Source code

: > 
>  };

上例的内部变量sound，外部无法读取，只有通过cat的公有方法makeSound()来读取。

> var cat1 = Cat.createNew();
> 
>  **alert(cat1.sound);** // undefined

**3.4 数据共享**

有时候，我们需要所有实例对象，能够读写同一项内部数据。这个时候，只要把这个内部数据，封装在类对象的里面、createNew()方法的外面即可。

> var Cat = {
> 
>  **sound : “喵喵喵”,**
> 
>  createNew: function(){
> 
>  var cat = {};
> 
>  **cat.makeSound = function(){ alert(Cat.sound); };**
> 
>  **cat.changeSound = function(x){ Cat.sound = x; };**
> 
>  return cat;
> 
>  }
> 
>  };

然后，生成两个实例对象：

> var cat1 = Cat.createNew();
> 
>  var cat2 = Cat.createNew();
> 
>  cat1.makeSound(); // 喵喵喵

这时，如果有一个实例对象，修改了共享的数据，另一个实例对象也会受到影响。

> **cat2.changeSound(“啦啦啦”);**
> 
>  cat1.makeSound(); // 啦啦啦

------

In the entries above, how many lines contain the word "changeSound"? Provide the number alone.

2